ISLAMABAD: Finance Minister Ishaq Dar blamed provincial governments on Wednesday for the lack of proper implementation of the seminal 18th Amendment, claiming this was why the federal government couldn’t proceed with a fresh National Finance Commission (NFC) award before presenting the budget for 2016-17.
“The implementation of the 18th Amendment remains a challenge, requiring the federal government to make regular interventions in provincial affairs in the form of subsidies, apart from giving them their due share in the federal divisible pool,” Senator Dar explained before the passage of the finance bill.
The National Assembly passed the Finance Bill 2016, along with supplementary grants for expenditures incurred in FY2015-16, worth around Rs261 billion.
The version of the money bill that was passed on Wednesday contained several amendments based mostly on recommendations made by the Senate. While some of the opposition’s concerns were incorporated, none of the opposition-sponsored amendments were passed.
Finance Bill 2016, Rs261bn supplementary grants approved
During his policy speech, Mr Dar highlighted the health and education sectors as areas where the provinces were found wanting, adding that the federal government had to come to their rescue every now and then.
He also told the house how two provinces had waited until April to nominate new members for the commission, which hampered the federal government’s efforts in proceeding with resource distribution under the NFC.
The minister expressed dissatisfaction with the collection of revenues by the provincial governments. However, Mr Dar reiterated that the postponement of the NFC award did not bar the government, constitutionally, from managing the national economy.
Several opposition lawmakers, including Leader of the Opposition Syed Khursheed Shah, had accused the government of committing a constitutional violation by not constituting a fresh award within the stipulated five-year period after the last one was finalised in December 2009.

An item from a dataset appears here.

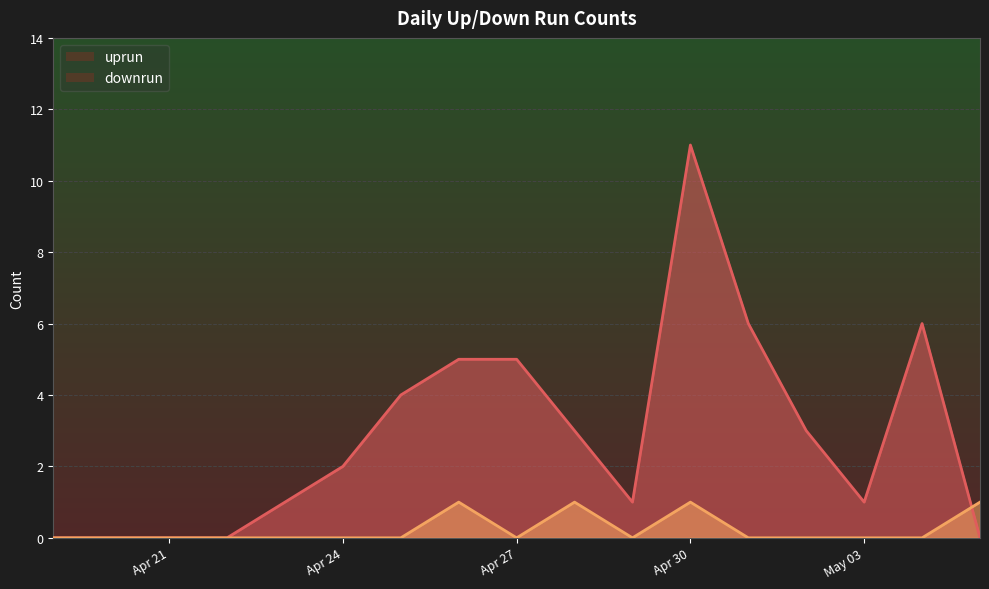

True or false: uprun has a value of 11 at Apr 30.

True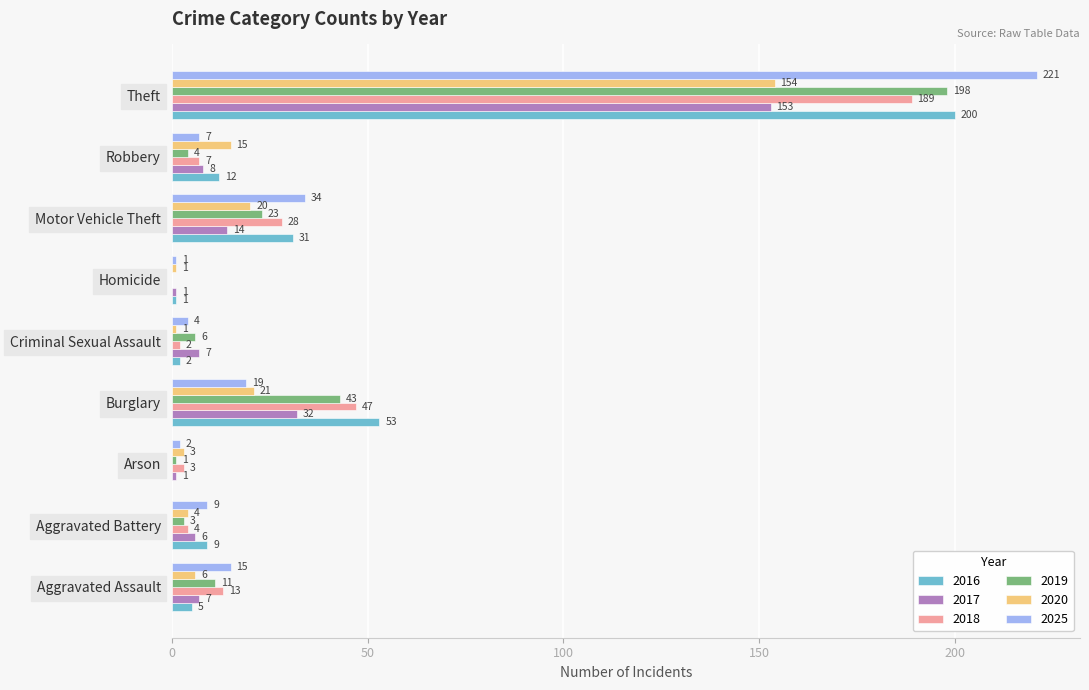

Which series changed the most between Arson and Homicide?

2018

Shedding light on the bifurcation between the federal and provincial governments regarding the collection of revenues and their distribution, Mr Dar said that through an amendment to the finance bill, it was being made mandatory for the provinces to make timely payments of the dues they owed the federation. “Payables are payables and receivables are receivables, no one can be above the law,” the minister maintained.
In response to queries about how Chinese investment specific to the China-Pakistan Economic Corridor (CPEC) was distributed among the provinces, the minister said that out of $45bn, $35bn would be spent on energy projects funded through the private sector. “Electricity produced as a result of these projects will be added to the national grid, hence the whole country will benefit,” he explained.
The minister clarified that there would be no change in CPEC’s western route, as was feared by some quarters. He also said the government was renegotiating the free trade agreement with China, signed in 2007.
Referring to the government’s initiatives to bring looted money back from Swiss banks, Senator Dar said that talks were ongoing, with Swiss authorities and to become part of the multi-lateral Organisation of Economic Cooperation and Development (OECD).
He said the OECD forum, which was due to become operational in July next year, would be of great help as all its members would be able to quickly and digitally exchange information about foreign investments made by their citizens.
This statement was made in response to PTI’s Dr Arif Alvi, who reminded the minister that he had promised in 2013 to bring back the around $200bn stashed away in Swiss banks, which was more than enough to pay off the entire national debt.
Throughout the budget session, the government remained under attack for its massive borrowing, which constituted over 63pc of the GDP. Senator Dar admitted this was a serious issue, which required across-the-board consensus to bring loans down to the constitutionally-mandated 60pc of the GDP.
He said successive governments needed to make concerted efforts for effective management of the national debt.
Nothing for Gwadar
After hearing lengthy speeches about the government’s plans for the port city, the house on Wednesday heard from Gwadar MNA Sayed Essa Nori. The picture he painted was nowhere as rosy as the one painted by the treasury.
“We’re told that there is Rs 800bn in the budget for development, but Balochistan finds no mention there. There is not even a small scheme for Gwadar in this budget. Everyone who speaks on the house floor talks about the CPEC, but it is surprising that there is not a dime’s worth of allocations for Gwadar or Balochistan, where the corridor is located.”
He rued that while a port was being established in his town, there were no schemes to uplift the local population, least of all to impart skills training.
“We were hoping there would be something in this budget for the education of Gwadar’s people, but there is nothing. I understand it’s not possible to establish a university there right now, but the least you could do was give Gwadar’s youth allocations in some other university. We are being given the impression we are not important.”
He called for an end to the attitude of “otherness” towards the people of Balochistan, saying it should be replaced by an air of “inclusiveness”.